First 1A. It follows from basic knowledge on zero-sets, essentially:

Let $S$ be a discrete zero-set. Suppose it is $C^\ast$-embedded. Let $A \subseteq S$ be any subset, then define the function $f_A: S \to [0,1]$ by $f(x) = 0 $ iff $x \in A$ and $f(x) = 1$ for $x \in S\setminus A$. Then $f_A$ is continuous as $S$ is discrete (so any function on it is continuous) and as $S$ is $C^\ast$-embedded in $X$ we have an extension $\hat{f}_A: X \to [0,1]$. But then $A= S \cap \hat{f}_A^{-1}[\{0\}]$ is a sero-set as a finite intersection of zero sets of $X$. So all subsets of $S$ are zero-sets.

If all subsets of $S$ are zero-sets, then in particular $S$ itself is a zero-set and all its subsets are closed (zero-sets are closed) so $S$ is discrete as well. To see it is $C^\ast$-embedded, take two completely separated subsets $A, B \subseteq S$, and by assumption these are zero-sets so $A = f^{-1}[\{0\}]$, and $B = g^{-1}[\{0\}]$ for continuous $f,g : X \to [0,1]$ but then $A$ and $B$ are completely separated in $X$ (in fact disjoint zero-sets always are) by $h = \frac{f}{f+g}$ e.g. So Tietze-Urysohn implies that $S$ is $C^\ast$-embedded.

Assignment: Write out everything in the zero-set proof from "If all subsets" down to "that $S$ is $C^\ast$-embedded.". The records that follow are separate material and have no connection to the zero-set argument.

Stored data:

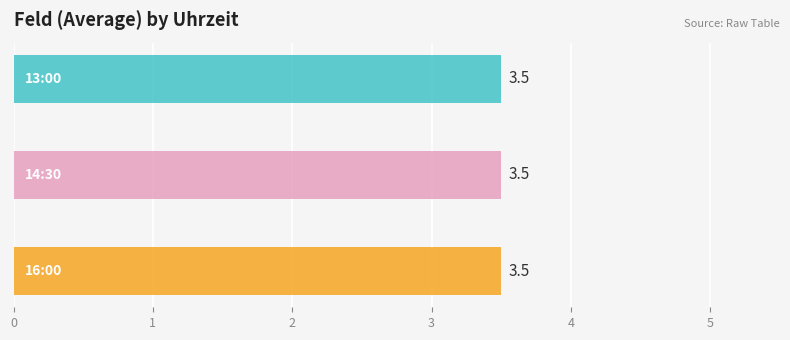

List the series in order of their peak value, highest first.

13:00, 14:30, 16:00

--

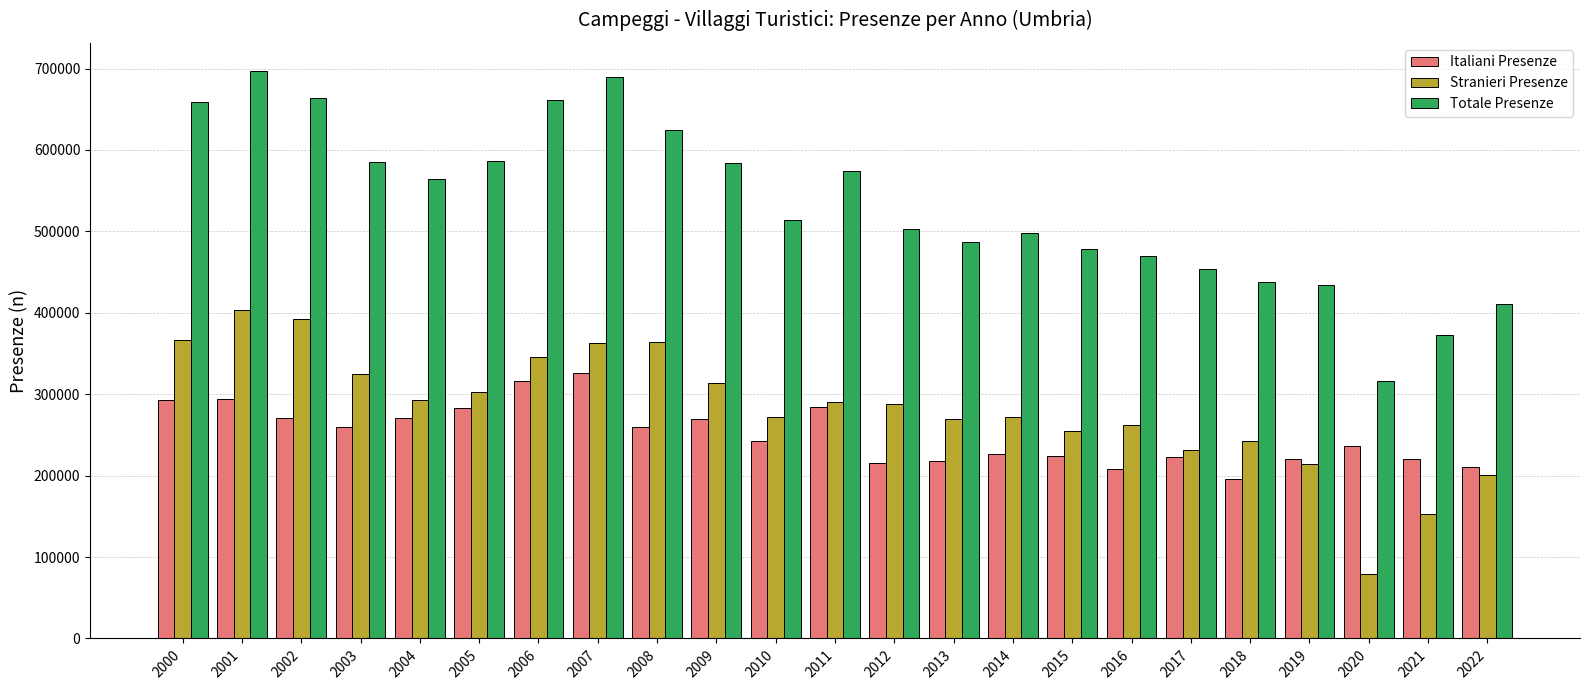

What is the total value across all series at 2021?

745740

Completed exercise:
If all subsets of $S$ are zero-sets, then in particular $S$ itself is a zero-set and all its subsets are closed (zero-sets are closed) so $S$ is discrete as well. To see it is $C^\ast$-embedded, take two completely separated subsets $A, B \subseteq S$, and by assumption these are zero-sets so $A = f^{-1}[\{0\}]$, and $B = g^{-1}[\{0\}]$ for continuous $f,g : X \to [0,1]$ but then $A$ and $B$ are completely separated in $X$ (in fact disjoint zero-sets always are) by $h = \frac{f}{f+g}$ e.g. So Tietze-Urysohn implies that $S$ is $C^\ast$-embedded.